-- Supplied text follows --

Mine is from a wholly illegitimate trip, with only a badly swollen ankle, painful as it is.
We girls sit under the umbrella in the back garden and sip on chilled pink sangria while Scott caters to his two lovely gimps.
He is wonderful.
Monday morning comes and it’s time for me to drive Annabel to Vienna for a last celebration dinner at Steiereck, before she returns to London and I meet up with my nephew, Alex, and his wife, Ashley who are in Europe for a few weeks. They will return with me to Chata Diviak.
We say our farewells to Scott and Sisi, and drive away to Vienna.
This is the first time I actually drive into the center of Vienna instead of leaving the car at the airport to finish the trip by taxi. Scott has braved the city center many times, successfully, but there are so many one way streets, street cars and unwary tourists, I’ve been uncomfortable with the thought.
This time I decide to give it a try, for two reasons: one, the newly opened Kempinski Vienna is a very easy in and out just off the main road. The second: I have a capable navigator sitting next to me.
The drive is a smashing success. Not one missed turn. And no smash-ups.
We step into the hotel – a palatial affair with a grand lobby. Very nicely uniformed valets and front desk staff. As we approach the check-in desk, I open my handbag.
To find it is missing a wallet.
My credit cards, my identity card, my driving license.
I have no cash, no proof of identity, no nothing.
Yes, this moment is a close encounter of the würst kind.
I am in a foreign country without a passport or national identity card.
I haven’t had this kind of feeling in my gut since I retired.
I’m in a fog and call Scott to ask him to find the wallet – I hope – at home.
Scott almost loses his temper. But he does find the wallet.
I am badly shaken. And close to tears.
Annabel immediately steps in and takes charge. She has both rooms transferred to her card and leads me along to the restaurant where we have a quiet lunch before our spa appointments.

-- Supplied text concluded --
-- Provided data follows --

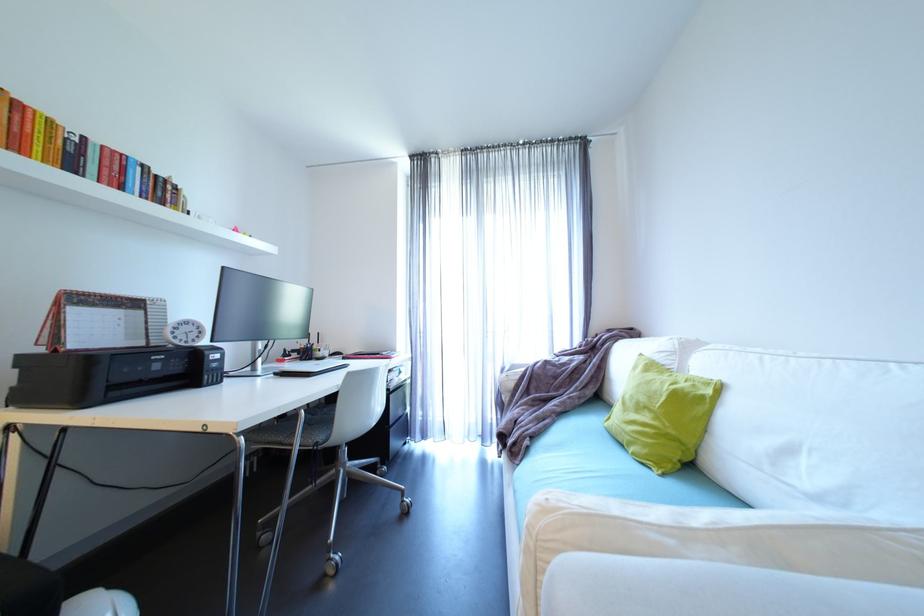
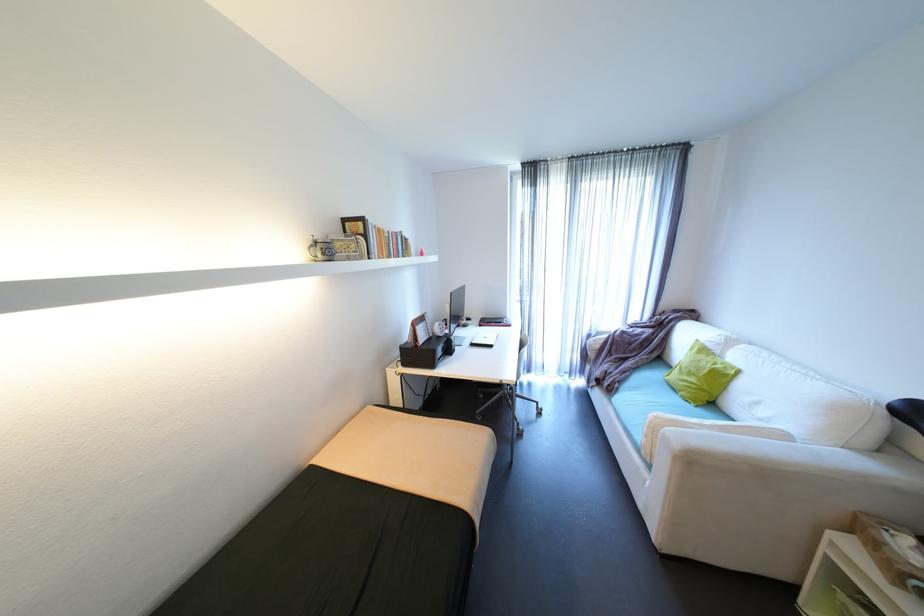
The point at (231, 267) is marked in the first image. Where is the corresponding point in the second image?

(458, 294)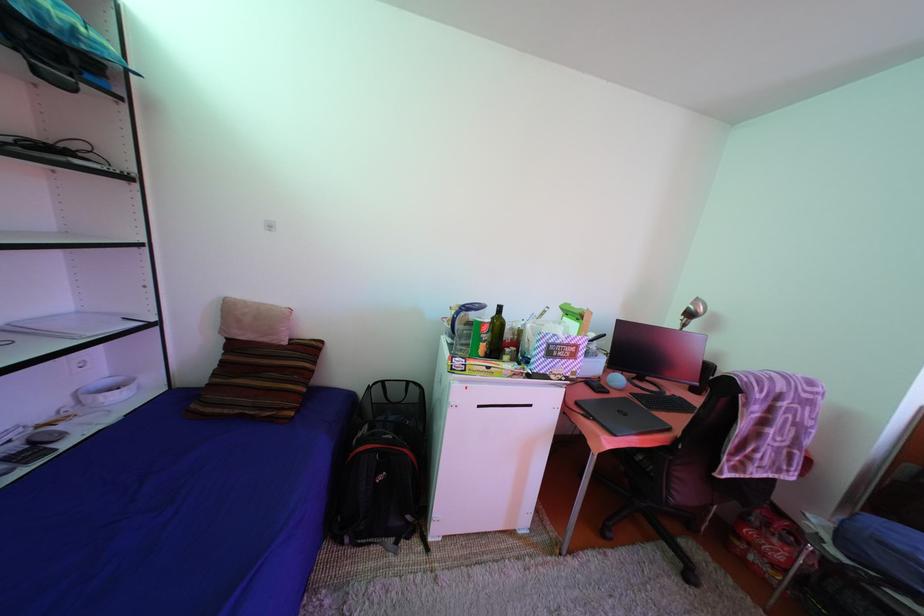
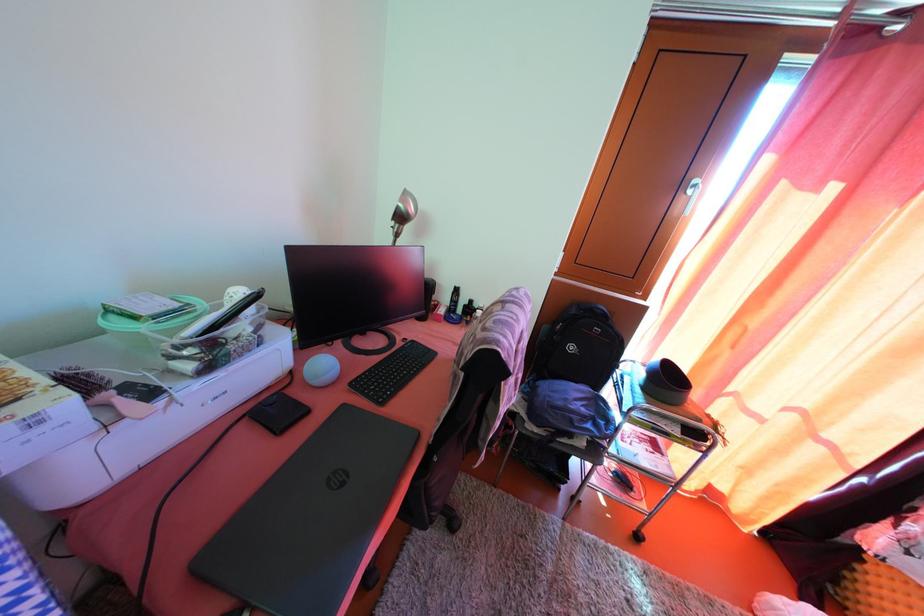
First-person continuous shooting, in which direction is the camera rotating?

The camera rotated toward right-down.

-- Provided data concluded --

## Problem 1
According to the travel account, what items were kept in the missing wallet?
## Problem 2
In the travel account, which hotel do the two travelers check into in Vienna?
## Problem 3
Pick up the travel account after its final sentence and write the next part.
The data plays no part in this work.

## Task answer 1
Credit cards, an identity card, and a driving license.

## Task answer 2
The newly opened Kempinski Vienna.

## Task answer 3
Afterward, I limp along to the spa for a massage which does help me to relax and calm down.
Both of us want to enjoy our upcoming dinner at Steiereck tonight – we do not want this stupid gaffe of mine to ruin the evening.
We are not disappointed in our experience. We have the six course tasting menu with accompanying wines: young Marchfelder artichokes with cucumbers and poppy; Mountain trout with melon and etiolated pea shoots; pan fried ‘reinanke’ (another fish) from Hallstätter Lake; venison sous vide then roasted; three kinds of runny, smelly Epoisse cheese (yes! I did!)
You may have noticed a small card on the table near the dishes. Each course is delivered with a card containing the dish in detail. I don’t have to write it all down in my little book.
We finish off with a plate of flower blossoms, violet jelly and orange blossom ice cream, all of which has been spritzed with a bitter orange blossom 'perfume' from an old-fashioned perfume spritzer.
Back at the hotel, Annabel is wise enough to get us straight to our rooms rather than stop for a night-cap.
Morning see us toddle along to Demel on the Kohlmarkt just off the Graben.
Demel is a confectioner and bakery, a Vienna landmark for over 200 years. The Empress Elizabeth (Sisi) often called upon Mr. Demel to have him make cakes for her. He delivered them personally.
Annabel and I have a little bit of breakfast while we watch the masters at work.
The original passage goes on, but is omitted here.